After locating the line with "SIRADAKİ VİD" in the data that follows, return it and every later line exactly, up to and including the line with "Schutzbedürftiges".
<<<<
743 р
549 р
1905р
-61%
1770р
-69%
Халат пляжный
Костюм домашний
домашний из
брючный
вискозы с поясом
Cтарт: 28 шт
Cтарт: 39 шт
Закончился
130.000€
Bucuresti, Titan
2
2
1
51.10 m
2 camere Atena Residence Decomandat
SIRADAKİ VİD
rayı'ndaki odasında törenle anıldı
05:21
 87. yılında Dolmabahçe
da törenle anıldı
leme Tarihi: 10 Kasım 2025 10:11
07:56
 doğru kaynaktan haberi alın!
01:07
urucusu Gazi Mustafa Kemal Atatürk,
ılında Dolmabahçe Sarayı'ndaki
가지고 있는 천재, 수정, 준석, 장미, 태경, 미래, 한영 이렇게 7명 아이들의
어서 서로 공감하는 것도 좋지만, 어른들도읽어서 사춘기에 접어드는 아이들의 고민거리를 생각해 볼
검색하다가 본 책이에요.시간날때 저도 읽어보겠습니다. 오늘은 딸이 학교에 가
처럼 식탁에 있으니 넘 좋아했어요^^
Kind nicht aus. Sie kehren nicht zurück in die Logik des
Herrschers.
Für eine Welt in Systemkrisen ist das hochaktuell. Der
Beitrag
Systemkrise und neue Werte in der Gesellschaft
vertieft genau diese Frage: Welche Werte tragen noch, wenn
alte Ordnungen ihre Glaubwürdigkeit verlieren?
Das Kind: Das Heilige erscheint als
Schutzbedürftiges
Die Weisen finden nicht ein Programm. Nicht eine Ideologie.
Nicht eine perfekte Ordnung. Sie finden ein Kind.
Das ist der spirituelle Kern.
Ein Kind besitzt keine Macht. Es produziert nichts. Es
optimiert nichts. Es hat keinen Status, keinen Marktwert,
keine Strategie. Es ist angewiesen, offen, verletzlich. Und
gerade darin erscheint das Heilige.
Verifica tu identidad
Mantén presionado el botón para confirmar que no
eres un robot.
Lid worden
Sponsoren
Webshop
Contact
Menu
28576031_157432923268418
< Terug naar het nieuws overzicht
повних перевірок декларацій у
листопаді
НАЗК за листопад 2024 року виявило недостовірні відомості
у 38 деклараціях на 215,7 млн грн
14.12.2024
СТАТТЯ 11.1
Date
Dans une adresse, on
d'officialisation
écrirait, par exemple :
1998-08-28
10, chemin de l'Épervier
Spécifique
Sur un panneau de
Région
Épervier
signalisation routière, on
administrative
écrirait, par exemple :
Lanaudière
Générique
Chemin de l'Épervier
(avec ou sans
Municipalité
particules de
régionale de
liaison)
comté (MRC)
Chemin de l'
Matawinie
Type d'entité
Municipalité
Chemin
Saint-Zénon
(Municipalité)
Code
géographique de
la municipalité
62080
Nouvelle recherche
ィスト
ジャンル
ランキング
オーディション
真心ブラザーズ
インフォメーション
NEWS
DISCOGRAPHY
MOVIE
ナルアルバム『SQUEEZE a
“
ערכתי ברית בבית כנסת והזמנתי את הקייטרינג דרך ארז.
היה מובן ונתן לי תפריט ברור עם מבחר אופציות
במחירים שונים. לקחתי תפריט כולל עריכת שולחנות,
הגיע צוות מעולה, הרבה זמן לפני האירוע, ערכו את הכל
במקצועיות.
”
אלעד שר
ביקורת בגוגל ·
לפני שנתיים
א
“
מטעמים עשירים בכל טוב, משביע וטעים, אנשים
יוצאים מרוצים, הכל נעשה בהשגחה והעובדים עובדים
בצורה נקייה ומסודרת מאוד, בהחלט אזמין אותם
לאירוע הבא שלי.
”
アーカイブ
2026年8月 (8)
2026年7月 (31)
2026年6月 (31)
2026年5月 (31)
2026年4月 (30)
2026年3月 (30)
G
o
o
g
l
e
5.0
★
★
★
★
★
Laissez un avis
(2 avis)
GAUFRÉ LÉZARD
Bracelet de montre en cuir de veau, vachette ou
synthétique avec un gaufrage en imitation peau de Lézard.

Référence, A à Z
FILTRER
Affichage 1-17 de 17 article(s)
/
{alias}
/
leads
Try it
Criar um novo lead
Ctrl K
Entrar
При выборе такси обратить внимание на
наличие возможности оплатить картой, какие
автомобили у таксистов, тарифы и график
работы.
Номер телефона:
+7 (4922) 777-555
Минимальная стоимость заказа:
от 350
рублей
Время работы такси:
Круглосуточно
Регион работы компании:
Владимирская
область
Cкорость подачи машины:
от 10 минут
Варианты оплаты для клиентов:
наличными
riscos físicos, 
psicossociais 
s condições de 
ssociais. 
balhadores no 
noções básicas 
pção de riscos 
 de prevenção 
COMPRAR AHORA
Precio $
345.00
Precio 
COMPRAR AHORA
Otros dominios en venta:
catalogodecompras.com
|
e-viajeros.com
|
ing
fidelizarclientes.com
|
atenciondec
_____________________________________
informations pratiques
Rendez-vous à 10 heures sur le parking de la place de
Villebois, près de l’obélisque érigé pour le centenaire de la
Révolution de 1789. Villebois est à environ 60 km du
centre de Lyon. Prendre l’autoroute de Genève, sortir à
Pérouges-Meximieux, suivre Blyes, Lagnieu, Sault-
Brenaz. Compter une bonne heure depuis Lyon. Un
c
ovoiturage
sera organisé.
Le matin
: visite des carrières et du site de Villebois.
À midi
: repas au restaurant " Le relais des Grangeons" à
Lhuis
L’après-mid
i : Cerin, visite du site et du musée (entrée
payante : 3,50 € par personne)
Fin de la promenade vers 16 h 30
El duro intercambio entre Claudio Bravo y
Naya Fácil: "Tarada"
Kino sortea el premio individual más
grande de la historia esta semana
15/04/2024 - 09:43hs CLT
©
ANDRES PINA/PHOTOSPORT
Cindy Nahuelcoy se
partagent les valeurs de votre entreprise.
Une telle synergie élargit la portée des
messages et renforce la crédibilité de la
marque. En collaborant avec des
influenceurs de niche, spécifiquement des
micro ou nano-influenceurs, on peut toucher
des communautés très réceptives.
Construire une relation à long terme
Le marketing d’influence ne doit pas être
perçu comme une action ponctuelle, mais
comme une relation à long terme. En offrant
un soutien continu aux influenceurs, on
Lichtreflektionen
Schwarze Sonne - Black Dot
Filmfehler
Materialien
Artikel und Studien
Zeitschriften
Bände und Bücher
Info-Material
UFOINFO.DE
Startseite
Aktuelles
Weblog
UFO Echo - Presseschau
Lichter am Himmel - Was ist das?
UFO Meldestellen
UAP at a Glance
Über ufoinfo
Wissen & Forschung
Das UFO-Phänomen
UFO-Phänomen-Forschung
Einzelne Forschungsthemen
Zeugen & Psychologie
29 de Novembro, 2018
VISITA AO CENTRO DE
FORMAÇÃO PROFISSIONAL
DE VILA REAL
>>>>
• **TASK RESULT**:
SIRADAKİ VİD
rayı'ndaki odasında törenle anıldı
05:21
 87. yılında Dolmabahçe
da törenle anıldı
leme Tarihi: 10 Kasım 2025 10:11
07:56
 doğru kaynaktan haberi alın!
01:07
urucusu Gazi Mustafa Kemal Atatürk,
ılında Dolmabahçe Sarayı'ndaki
가지고 있는 천재, 수정, 준석, 장미, 태경, 미래, 한영 이렇게 7명 아이들의
어서 서로 공감하는 것도 좋지만, 어른들도읽어서 사춘기에 접어드는 아이들의 고민거리를 생각해 볼
검색하다가 본 책이에요.시간날때 저도 읽어보겠습니다. 오늘은 딸이 학교에 가
처럼 식탁에 있으니 넘 좋아했어요^^
Kind nicht aus. Sie kehren nicht zurück in die Logik des
Herrschers.
Für eine Welt in Systemkrisen ist das hochaktuell. Der
Beitrag
Systemkrise und neue Werte in der Gesellschaft
vertieft genau diese Frage: Welche Werte tragen noch, wenn
alte Ordnungen ihre Glaubwürdigkeit verlieren?
Das Kind: Das Heilige erscheint als
Schutzbedürftiges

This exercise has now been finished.